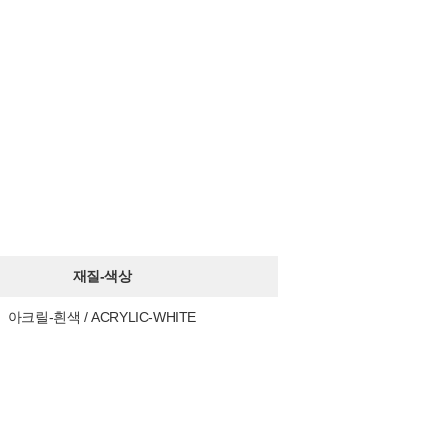
재질-색상
아크릴-흰색 / ACRYLIC-WHITE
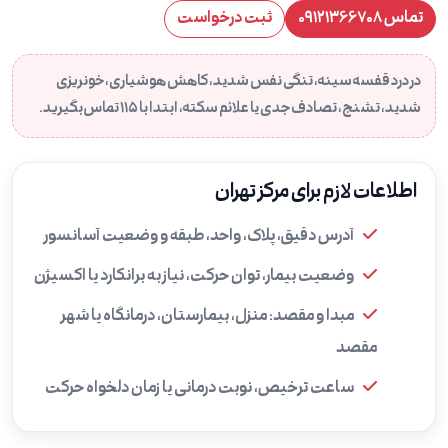
تماس ۰۹۱۲۱۳۶۶۷۰۸
ثبت درخواست
در درد قفسه سینه، تنگی نفس شدید، کاهش هوشیاری، خونریزی
شدید، تشنج، تصادف جدی یا علائم سکته، ابتدا با ۱۱۵ تماس بگیرید.
اطلاعات لازم برای مرکز تهران
آدرس دقیق، پلاک، واحد، طبقه و وضعیت آسانسور
وضعیت بیمار، توان حرکت، نیاز به برانکارد یا اکسیژن
مبدا و مقصد: منزل، بیمارستان، درمانگاه یا شهر
مقصد
ساعت ترخیص، نوبت درمانی یا زمان دلخواه حرکت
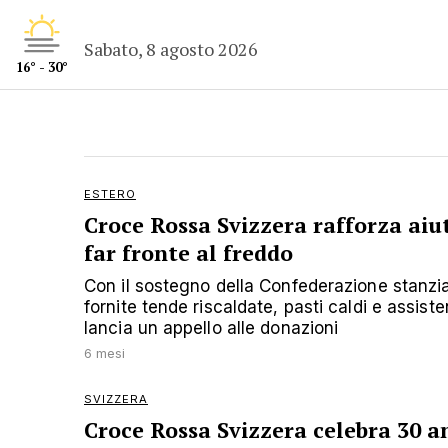
Sabato, 8 agosto 2026
16° - 30°
ESTERO
Croce Rossa Svizzera rafforza aiut
far fronte al freddo
Con il sostegno della Confederazione stanzia
fornite tende riscaldate, pasti caldi e assist
lancia un appello alle donazioni
6 mesi
SVIZZERA
Croce Rossa Svizzera celebra 30 an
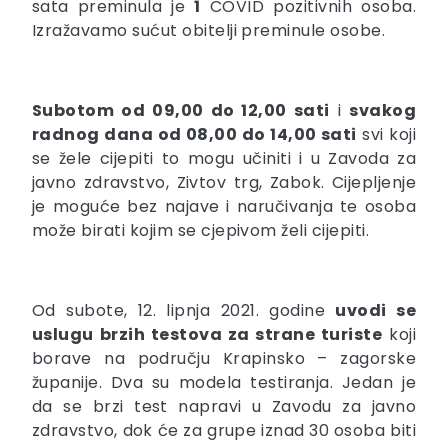
sata preminula je
1
COVID pozitivnih osoba.
Izražavamo sućut obitelji preminule osobe.
Subotom od 09,00 do 12,00 sati
i
svakog
radnog dana od 08,00 do 14,00 sati
svi koji
se žele cijepiti to mogu učiniti i u Zavoda za
javno zdravstvo, Zivtov trg, Zabok. Cijepljenje
je moguće bez najave i naručivanja te osoba
može birati kojim se cjepivom želi cijepiti.
Od subote, 12. lipnja 2021. godine
uvodi se
uslugu brzih testova za strane turiste
koji
borave na području Krapinsko – zagorske
županije. Dva su modela testiranja. Jedan je
da se brzi test napravi u Zavodu za javno
zdravstvo, dok će za grupe iznad 30 osoba biti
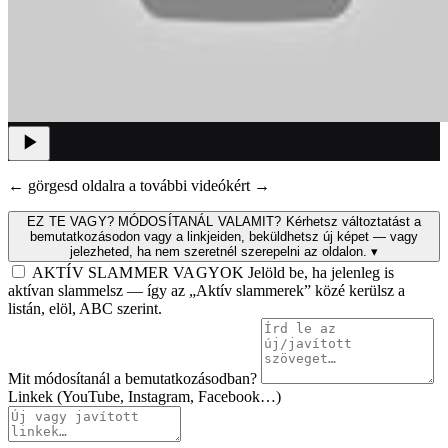
← görgesd oldalra a további videókért →
EZ TE VAGY? MÓDOSÍTANÁL VALAMIT?
Kérhetsz változtatást a
bemutatkozásodon vagy a linkjeiden, beküldhetsz új képet — vagy
jelezheted, ha nem szeretnél szerepelni az oldalon.
▾
AKTÍV SLAMMER VAGYOK
Jelöld be, ha jelenleg is
aktívan slammelsz — így az „Aktív slammerek” közé kerülsz a
listán, elöl, ABC szerint.
Mit módosítanál a bemutatkozásodban?
Linkek (YouTube, Instagram, Facebook…)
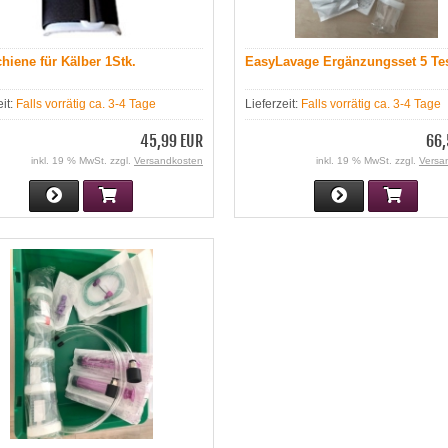
hiene für Kälber 1Stk.
EasyLavage Ergänzungsset 5 Te
eit:
Falls vorrätig ca. 3-4 Tage
Lieferzeit:
Falls vorrätig ca. 3-4 Tage
45,99 EUR
66,
inkl. 19 % MwSt. zzgl.
Versandkosten
inkl. 19 % MwSt. zzgl.
Versa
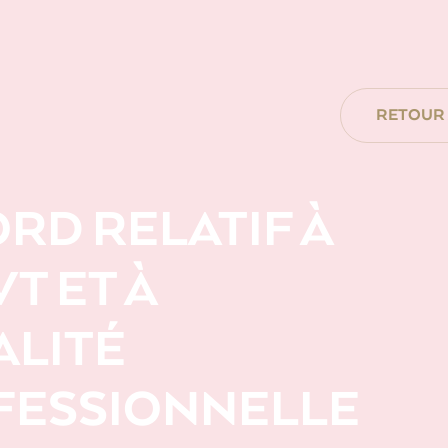
RETOUR À
RD RELATIF À
VT ET À
ALITÉ
FESSIONNELLE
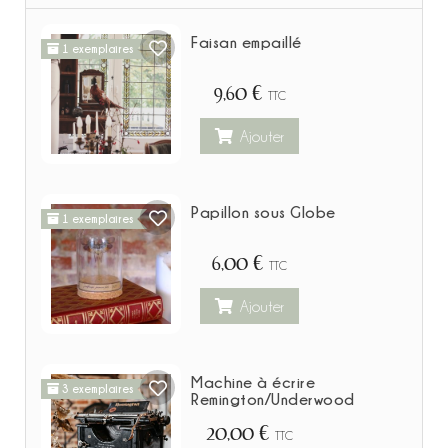
Faisan empaillé
1 exemplaires
9,60 €
TTC
Ajouter
Papillon sous Globe
1 exemplaires
6,00 €
TTC
Ajouter
Machine à écrire
3 exemplaires
Remington/Underwood
20,00 €
TTC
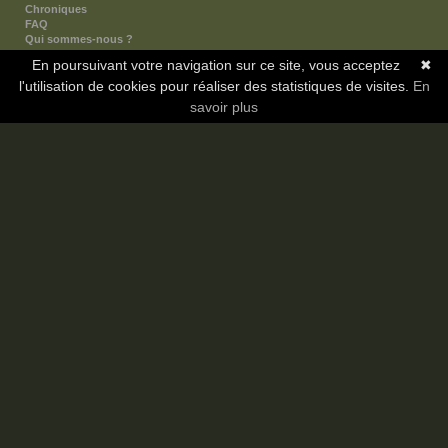
Chroniques
FAQ
Qui sommes-nous ?
Nos partenaires
En poursuivant votre navigation sur ce site, vous acceptez
✖
Faites-nous connaitre
l'utilisation de cookies pour réaliser des statistiques de visites.
Nous contacter
En
Nous soutenir
savoir plus
Mentions légales
Les sections
Animes
Mangas
Novels
Dramas
Informations
Communauté
Forum
Membres
Classement Icp
Discord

*****

Exercise aim -> Line by line, reproduce the material above exactly, leaving each picture out.

Result of the exercise ->
재질-색상
아크릴-흰색 / ACRYLIC-WHITE
تماس ۰۹۱۲۱۳۶۶۷۰۸
ثبت درخواست
در درد قفسه سینه، تنگی نفس شدید، کاهش هوشیاری، خونریزی
شدید، تشنج، تصادف جدی یا علائم سکته، ابتدا با ۱۱۵ تماس بگیرید.
اطلاعات لازم برای مرکز تهران
آدرس دقیق، پلاک، واحد، طبقه و وضعیت آسانسور
وضعیت بیمار، توان حرکت، نیاز به برانکارد یا اکسیژن
مبدا و مقصد: منزل، بیمارستان، درمانگاه یا شهر
مقصد
ساعت ترخیص، نوبت درمانی یا زمان دلخواه حرکت
Sabato, 8 agosto 2026
16° - 30°
ESTERO
Croce Rossa Svizzera rafforza aiut
far fronte al freddo
Con il sostegno della Confederazione stanzia
fornite tende riscaldate, pasti caldi e assist
lancia un appello alle donazioni
6 mesi
SVIZZERA
Croce Rossa Svizzera celebra 30 an
sata preminula je
1
COVID pozitivnih osoba.
Izražavamo sućut obitelji preminule osobe.
Subotom od 09,00 do 12,00 sati
i
svakog
radnog dana od 08,00 do 14,00 sati
svi koji
se žele cijepiti to mogu učiniti i u Zavoda za
javno zdravstvo, Zivtov trg, Zabok. Cijepljenje
je moguće bez najave i naručivanja te osoba
može birati kojim se cjepivom želi cijepiti.
Od subote, 12. lipnja 2021. godine
uvodi se
uslugu brzih testova za strane turiste
koji
borave na području Krapinsko – zagorske
županije. Dva su modela testiranja. Jedan je
da se brzi test napravi u Zavodu za javno
zdravstvo, dok će za grupe iznad 30 osoba biti
← görgesd oldalra a további videókért →
EZ TE VAGY? MÓDOSÍTANÁL VALAMIT?
Kérhetsz változtatást a
bemutatkozásodon vagy a linkjeiden, beküldhetsz új képet — vagy
jelezheted, ha nem szeretnél szerepelni az oldalon.
▾
AKTÍV SLAMMER VAGYOK
Jelöld be, ha jelenleg is
aktívan slammelsz — így az „Aktív slammerek” közé kerülsz a
listán, elöl, ABC szerint.
Mit módosítanál a bemutatkozásodban?
Linkek (YouTube, Instagram, Facebook…)
hiene für Kälber 1Stk.
EasyLavage Ergänzungsset 5 Te
eit:
Falls vorrätig ca. 3-4 Tage
Lieferzeit:
Falls vorrätig ca. 3-4 Tage
45,99 EUR
66,
inkl. 19 % MwSt. zzgl.
Versandkosten
inkl. 19 % MwSt. zzgl.
Versa
RETOUR À
RD RELATIF À
VT ET À
ALITÉ
FESSIONNELLE
Faisan empaillé
1 exemplaires
9,60 €
TTC
Ajouter
Papillon sous Globe
1 exemplaires
6,00 €
TTC
Ajouter
Machine à écrire
3 exemplaires
Remington/Underwood
20,00 €
TTC
Chroniques
FAQ
Qui sommes-nous ?
Nos partenaires
En poursuivant votre navigation sur ce site, vous acceptez
✖
Faites-nous connaitre
l'utilisation de cookies pour réaliser des statistiques de visites.
Nous contacter
En
Nous soutenir
savoir plus
Mentions légales
Les sections
Animes
Mangas
Novels
Dramas
Informations
Communauté
Forum
Membres
Classement Icp
Discord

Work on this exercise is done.